The columns in the book reveal the strong connection to the day-to-day agricultural production concerns — pride and humility, confidence and awareness of the power of natural and economic forces facing farmers and the underlying strengths that allow them to cope and thrive.

Dates change in the columns, but there is a familiar compass and voice.

In one 1983 column, “Right and Wrong Decisions,” Gustin says the “right decisions for the 1970s turned out to be wrong in the 1980s” — a dual message for those who had failed, and for those who were tempted to judge them harshly. Gustin recalls how audiences became tired of bad news, which led to more. “Continuous reporting only made matters worse for those suffering through the difficult times,” he writes.

Also in 1983, Gustin wrote, “Farming is more than a Business,” another message for those whose financial fortunes had gone sour. In it, he lists the noneconomic rewards of being a farmer or rancher — things such as working alongside children and relatives or the lessons of life and death.

Not just business

In a 1997 column, Gustin warns about how a recovering farming economy should worry about only a “just business” approach. “Once agriculture crosses the imaginary line from ‘way of life’ to ‘big business,’ the public is all too willing to change the rules,” he concludes.

In a related theme in 2011, he wrote “Washington sees no … dark cloud when it comes to the nation’s food supply. There are no lines of people waiting to buy food,” and adds, that “while agriculture is a goose that lays golden eggs, that goose needs to be continually fed.”

Describing himself as an “observer and chronicler of change,” he in 2001 voiced concern about the advancing age of farm operators, and the need for young blood.

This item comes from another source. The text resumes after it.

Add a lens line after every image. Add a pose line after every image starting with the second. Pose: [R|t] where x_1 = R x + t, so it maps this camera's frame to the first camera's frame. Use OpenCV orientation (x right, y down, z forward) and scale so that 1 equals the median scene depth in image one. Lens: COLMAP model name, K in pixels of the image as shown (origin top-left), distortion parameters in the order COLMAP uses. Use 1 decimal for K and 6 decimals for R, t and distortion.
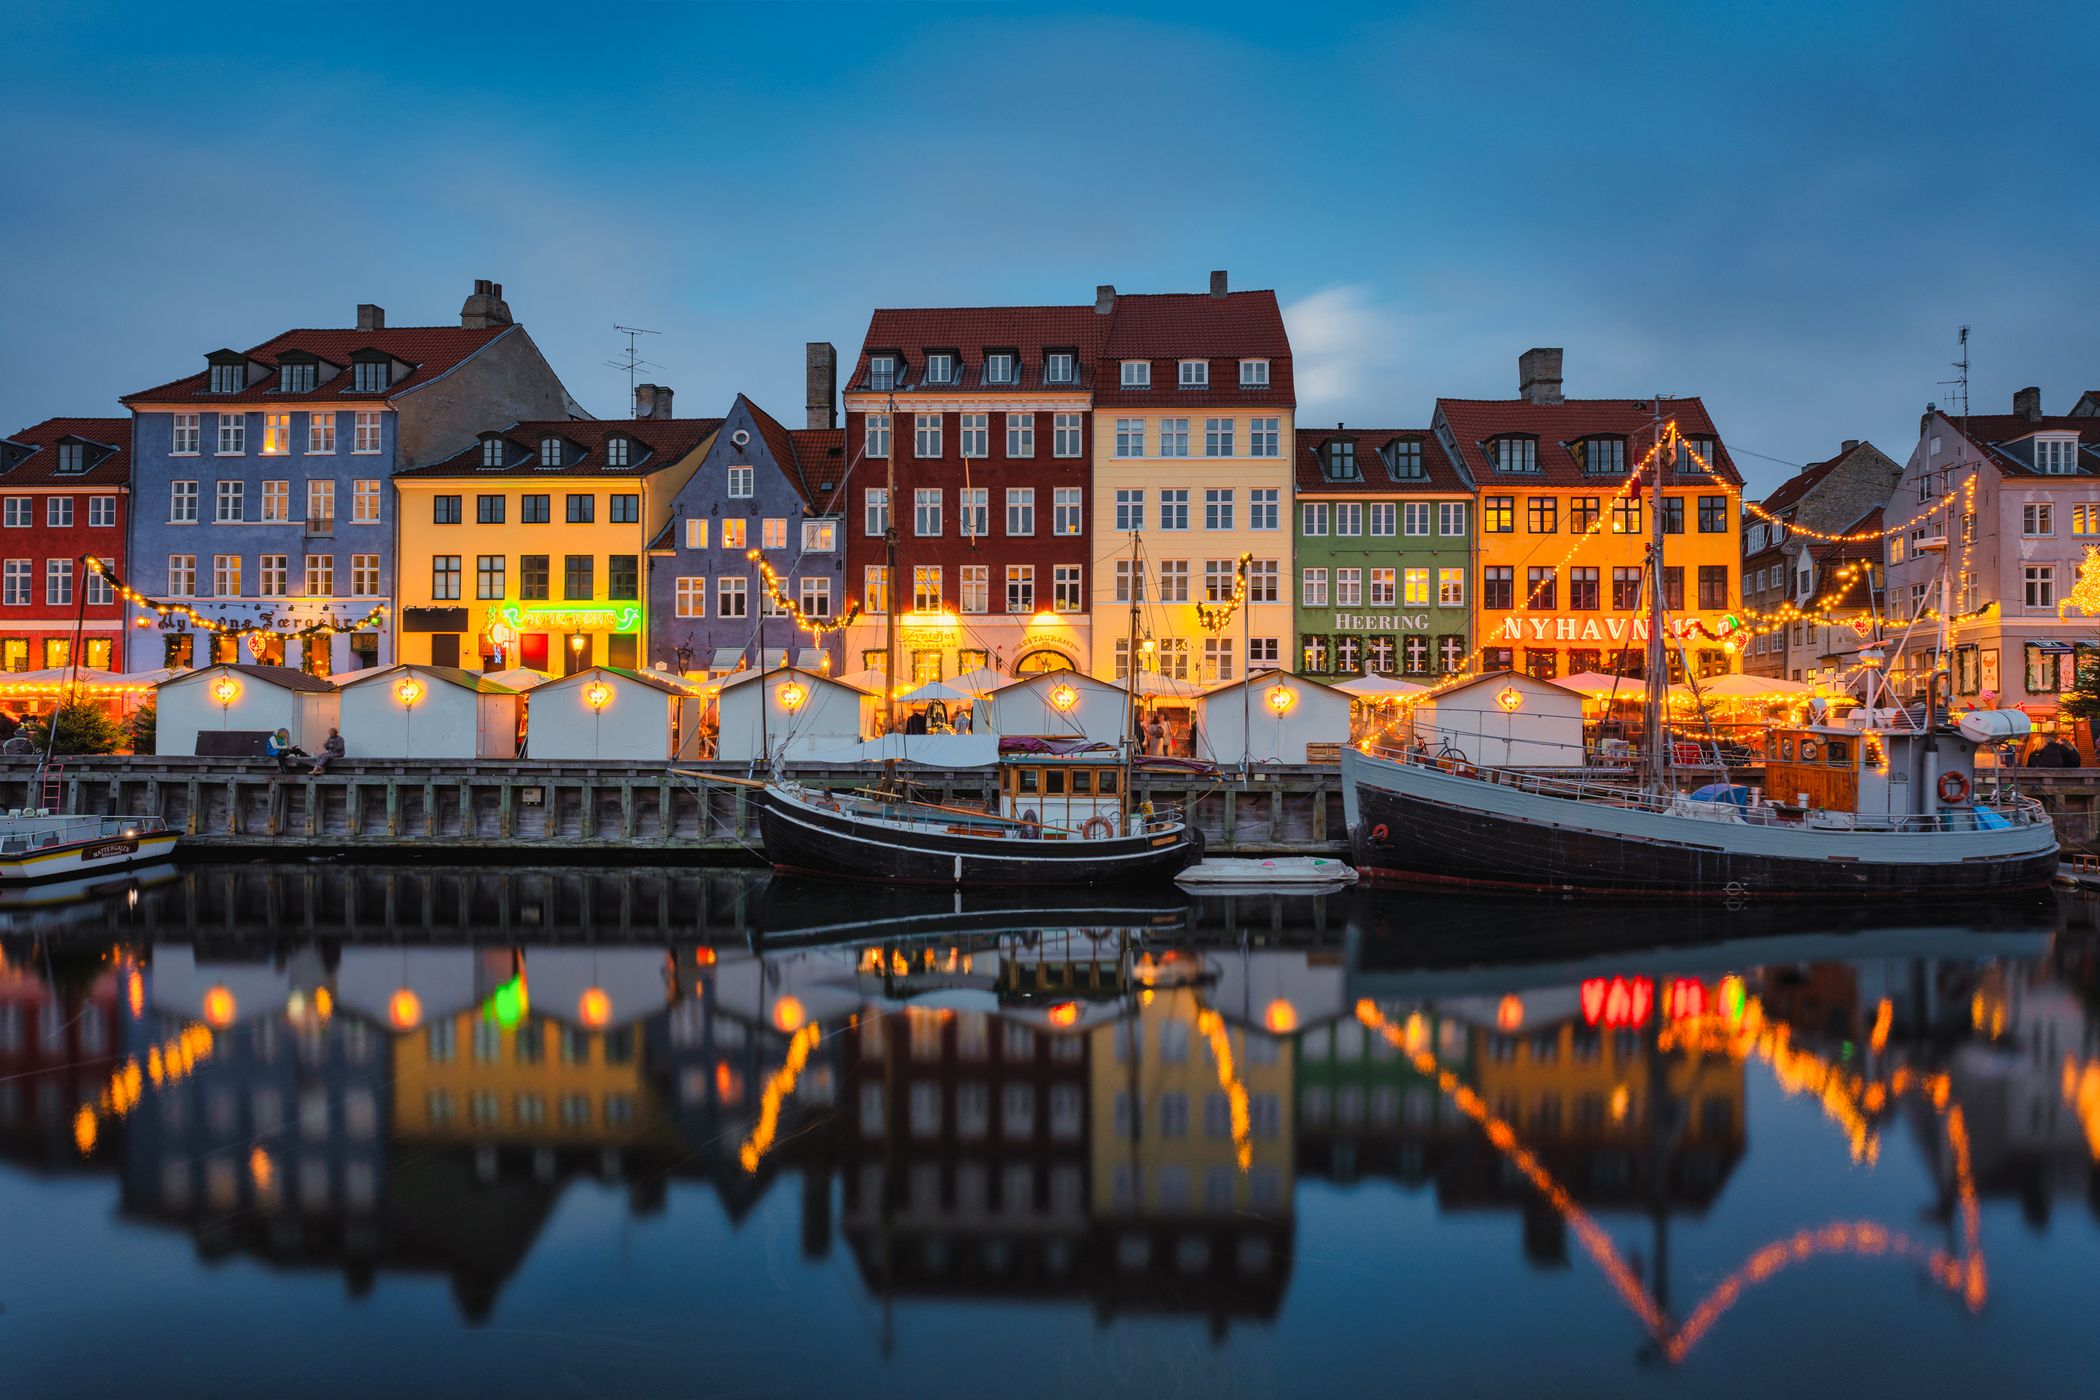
lens RADIAL K [[990.0, 0, 1077.1], [0, 990.0, 723.6], [0, 0, 1]] dist [-0.009169, -0.001726]
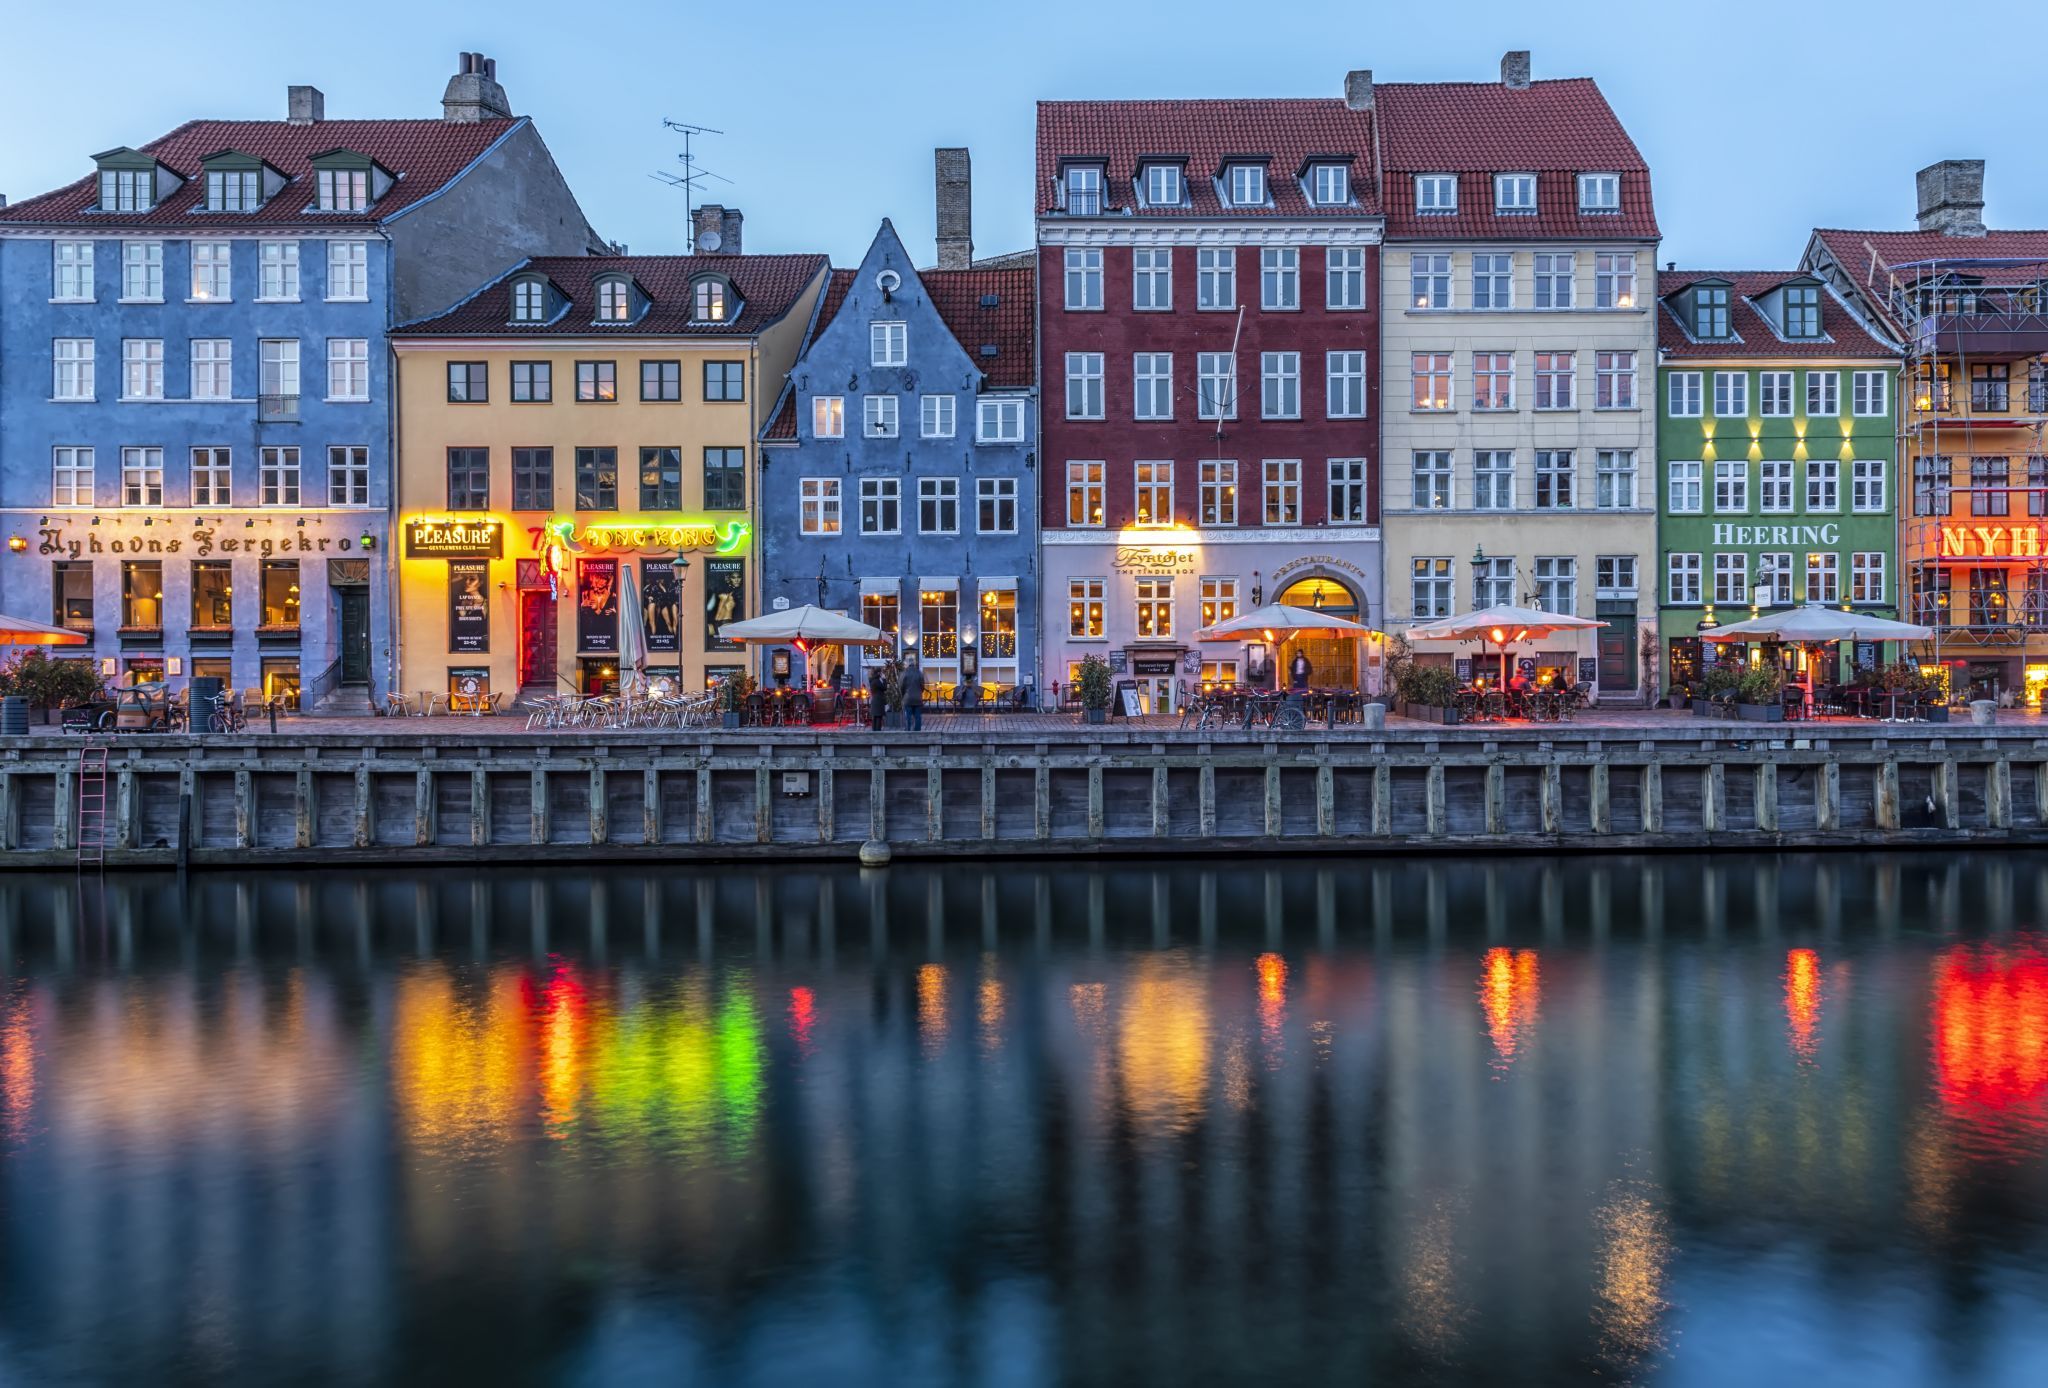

In 2006, he wrote about the demise of smaller country grain elevators, and the critical skyline feature that “called out proudly to anyone approaching, ‘This is a farming community.’” In 2012, he writes that changes in grain transportation would be on the list of the biggest changes he’s seen in agriculture.

Still on the ranch

After his media career, Gustin retired to be a “ranch hand” on the place he co-owns and says he’s done a bit of freelance television work, including some advertising work. Mostly, he says, he does things such as fixing fence, all while watching sunsets and within view of the St. Anthony Catholic Church where his family has been active all of these years, and where he picked up some of his sensibilities about the land and its people.

In 2011, he wrote about what to pray for, in a stunning year in which one-fourth of North Dakota’s crops went unplanted.

“Instead of praying for the rain to stop, we’ll simply pray for favorable weather and a lack of storms; and we’ll keep praying for those who are suffering because of adverse weather, be it too wet or too dry,” he concludes.